The output is [22, 33, 13]. Why is it not [22, 33, 13, 22, 33, 13]?

Answer 1

Inside the function you made the reference l point to a new list object l + l. The outside reference lst still points to the original list object.

If the function had instead modified the list object itself, by appending to it for example, you would see the effect after the function ended.

def func(l):
    l.append(42)
    print(l)
    return () # Not really needed.

lst = [22, 33, 13]
func(lst)
print(lst)

If you want to get the desired result, try using the list extend method.

def func(l):
    l.extend(l)

lst = [22, 33, 13]
func(lst)
print(lst) # prints [22, 33, 13, 22, 33, 13]

Answer 2

Inside the function, in the line l = l + l, you're creating a new list l based on the list passed in as an argument and losing the reference to the old list passed in as an argument in a single line.

You never modify the list outside the function (e.g. what could be done by using the append or extend method), and you never return the new list inside the function, so you don't see any changes after the function is done executing.

Answer 3

For starters your function returns a tuple, an empty one.

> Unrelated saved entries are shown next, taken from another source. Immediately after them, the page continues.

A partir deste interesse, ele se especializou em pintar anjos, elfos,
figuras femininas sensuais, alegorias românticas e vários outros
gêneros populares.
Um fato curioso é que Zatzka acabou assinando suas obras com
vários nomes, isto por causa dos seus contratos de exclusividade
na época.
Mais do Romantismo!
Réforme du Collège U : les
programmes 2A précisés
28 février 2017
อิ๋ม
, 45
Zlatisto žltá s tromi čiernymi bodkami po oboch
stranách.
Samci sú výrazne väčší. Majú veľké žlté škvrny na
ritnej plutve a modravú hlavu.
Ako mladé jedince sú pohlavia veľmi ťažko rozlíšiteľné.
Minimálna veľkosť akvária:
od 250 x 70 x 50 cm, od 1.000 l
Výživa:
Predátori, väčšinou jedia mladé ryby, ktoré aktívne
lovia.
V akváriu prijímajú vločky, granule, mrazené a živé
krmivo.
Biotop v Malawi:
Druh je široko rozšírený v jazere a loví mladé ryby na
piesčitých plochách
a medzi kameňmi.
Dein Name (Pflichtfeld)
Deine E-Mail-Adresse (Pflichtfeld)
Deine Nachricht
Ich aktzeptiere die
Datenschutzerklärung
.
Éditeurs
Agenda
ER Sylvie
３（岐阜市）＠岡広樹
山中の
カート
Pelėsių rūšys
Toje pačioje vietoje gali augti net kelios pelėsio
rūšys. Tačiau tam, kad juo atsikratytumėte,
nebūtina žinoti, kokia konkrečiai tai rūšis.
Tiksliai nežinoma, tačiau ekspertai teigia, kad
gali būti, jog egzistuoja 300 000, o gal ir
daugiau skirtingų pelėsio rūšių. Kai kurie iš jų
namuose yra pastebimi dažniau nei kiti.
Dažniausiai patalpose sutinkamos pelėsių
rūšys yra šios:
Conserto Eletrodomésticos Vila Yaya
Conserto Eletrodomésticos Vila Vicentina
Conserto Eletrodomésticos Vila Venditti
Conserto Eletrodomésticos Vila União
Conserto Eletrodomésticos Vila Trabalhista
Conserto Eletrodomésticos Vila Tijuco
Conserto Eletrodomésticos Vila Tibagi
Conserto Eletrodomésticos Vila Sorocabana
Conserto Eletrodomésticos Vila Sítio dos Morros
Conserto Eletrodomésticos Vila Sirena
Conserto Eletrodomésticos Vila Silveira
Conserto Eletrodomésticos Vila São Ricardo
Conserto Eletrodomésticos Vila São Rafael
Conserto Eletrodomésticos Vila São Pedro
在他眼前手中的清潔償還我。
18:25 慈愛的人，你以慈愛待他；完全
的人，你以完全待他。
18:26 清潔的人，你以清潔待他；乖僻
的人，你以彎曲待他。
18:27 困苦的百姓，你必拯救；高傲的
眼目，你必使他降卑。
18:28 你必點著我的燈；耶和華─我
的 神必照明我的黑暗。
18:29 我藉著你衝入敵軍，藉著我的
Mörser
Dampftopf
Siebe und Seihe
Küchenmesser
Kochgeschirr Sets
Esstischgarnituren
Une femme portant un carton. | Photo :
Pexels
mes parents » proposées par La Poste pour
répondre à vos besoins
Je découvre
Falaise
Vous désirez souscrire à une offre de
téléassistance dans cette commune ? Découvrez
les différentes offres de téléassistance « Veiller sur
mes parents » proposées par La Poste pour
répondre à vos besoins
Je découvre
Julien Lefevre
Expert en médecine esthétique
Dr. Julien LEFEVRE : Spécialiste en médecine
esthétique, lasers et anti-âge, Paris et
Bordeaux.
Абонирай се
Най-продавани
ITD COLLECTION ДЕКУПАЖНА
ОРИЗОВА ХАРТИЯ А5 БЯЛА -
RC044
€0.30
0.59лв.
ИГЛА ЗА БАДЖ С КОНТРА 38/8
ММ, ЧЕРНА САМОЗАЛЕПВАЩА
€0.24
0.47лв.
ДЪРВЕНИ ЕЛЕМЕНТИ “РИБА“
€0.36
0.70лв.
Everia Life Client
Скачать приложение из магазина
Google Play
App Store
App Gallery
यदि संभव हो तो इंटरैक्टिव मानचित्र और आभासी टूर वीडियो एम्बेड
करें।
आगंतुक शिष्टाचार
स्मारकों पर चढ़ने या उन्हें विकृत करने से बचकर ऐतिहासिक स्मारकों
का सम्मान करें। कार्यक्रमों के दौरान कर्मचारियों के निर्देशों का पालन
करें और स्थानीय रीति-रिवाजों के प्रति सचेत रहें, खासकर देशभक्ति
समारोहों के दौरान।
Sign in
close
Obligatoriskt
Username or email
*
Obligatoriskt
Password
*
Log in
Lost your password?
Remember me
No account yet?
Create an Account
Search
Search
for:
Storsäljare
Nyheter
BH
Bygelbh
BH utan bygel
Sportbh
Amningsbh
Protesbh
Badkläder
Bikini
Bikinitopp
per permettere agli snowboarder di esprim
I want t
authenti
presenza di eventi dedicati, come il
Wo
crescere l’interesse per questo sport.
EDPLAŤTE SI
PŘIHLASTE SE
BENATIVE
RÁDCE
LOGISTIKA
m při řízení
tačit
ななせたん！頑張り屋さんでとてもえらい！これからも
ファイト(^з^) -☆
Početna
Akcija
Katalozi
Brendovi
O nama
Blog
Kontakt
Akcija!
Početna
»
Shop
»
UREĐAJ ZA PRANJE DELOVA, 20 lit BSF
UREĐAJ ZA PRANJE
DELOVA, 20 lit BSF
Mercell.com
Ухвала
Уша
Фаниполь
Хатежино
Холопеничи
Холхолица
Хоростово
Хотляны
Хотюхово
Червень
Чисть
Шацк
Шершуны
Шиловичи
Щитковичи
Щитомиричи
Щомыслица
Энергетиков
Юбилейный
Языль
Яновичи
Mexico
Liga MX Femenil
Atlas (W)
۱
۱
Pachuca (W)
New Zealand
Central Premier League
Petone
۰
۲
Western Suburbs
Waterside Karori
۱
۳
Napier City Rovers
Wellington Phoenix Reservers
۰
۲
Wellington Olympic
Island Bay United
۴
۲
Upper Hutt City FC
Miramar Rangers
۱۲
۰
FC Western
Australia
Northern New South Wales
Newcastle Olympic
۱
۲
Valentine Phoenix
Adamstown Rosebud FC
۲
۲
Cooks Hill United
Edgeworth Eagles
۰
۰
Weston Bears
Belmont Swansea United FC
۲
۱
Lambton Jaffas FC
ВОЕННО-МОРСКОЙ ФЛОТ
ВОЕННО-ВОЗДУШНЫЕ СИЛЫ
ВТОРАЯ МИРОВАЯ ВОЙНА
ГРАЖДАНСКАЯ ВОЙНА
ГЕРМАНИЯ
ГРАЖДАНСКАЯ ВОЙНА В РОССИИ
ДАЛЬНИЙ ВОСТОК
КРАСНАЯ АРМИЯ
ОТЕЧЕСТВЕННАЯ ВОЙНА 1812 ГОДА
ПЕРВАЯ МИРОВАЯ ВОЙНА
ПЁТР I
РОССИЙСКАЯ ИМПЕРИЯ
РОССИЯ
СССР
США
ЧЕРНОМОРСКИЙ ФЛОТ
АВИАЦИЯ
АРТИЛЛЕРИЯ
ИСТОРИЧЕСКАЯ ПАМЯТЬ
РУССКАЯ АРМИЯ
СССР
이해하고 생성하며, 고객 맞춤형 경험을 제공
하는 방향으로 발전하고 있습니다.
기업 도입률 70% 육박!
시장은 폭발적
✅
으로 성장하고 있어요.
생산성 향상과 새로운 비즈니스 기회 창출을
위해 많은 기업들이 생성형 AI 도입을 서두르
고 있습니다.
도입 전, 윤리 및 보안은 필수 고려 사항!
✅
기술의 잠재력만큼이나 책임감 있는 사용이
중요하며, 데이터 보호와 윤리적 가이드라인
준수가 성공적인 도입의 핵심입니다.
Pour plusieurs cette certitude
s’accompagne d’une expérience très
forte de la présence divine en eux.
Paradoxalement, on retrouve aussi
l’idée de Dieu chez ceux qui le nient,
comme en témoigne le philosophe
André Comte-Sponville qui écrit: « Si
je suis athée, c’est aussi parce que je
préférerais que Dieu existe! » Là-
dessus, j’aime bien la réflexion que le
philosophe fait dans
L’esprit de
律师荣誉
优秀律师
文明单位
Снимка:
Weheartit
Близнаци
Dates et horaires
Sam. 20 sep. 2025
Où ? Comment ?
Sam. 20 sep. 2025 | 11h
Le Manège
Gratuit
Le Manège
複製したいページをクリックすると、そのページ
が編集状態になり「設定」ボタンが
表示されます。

It does not do anything to the list you passed it.

In any case even if you fix your function to actually return the list, you would still have to assign in to something, like below:

def func(l):
    l = l + l
    return l

lst = [22, 33, 13]
new_lst  = func(lst)

print(lst)
print(new_lst)

>>[22, 33, 13]
>>[22, 33, 13, 22, 33, 13]

Answer 4

Try this:

def func(l):
    l = l + l
    return l  # return l from function space.
lst = [22, 33, 13]
lst = func(lst) # need to update lst
print(lst)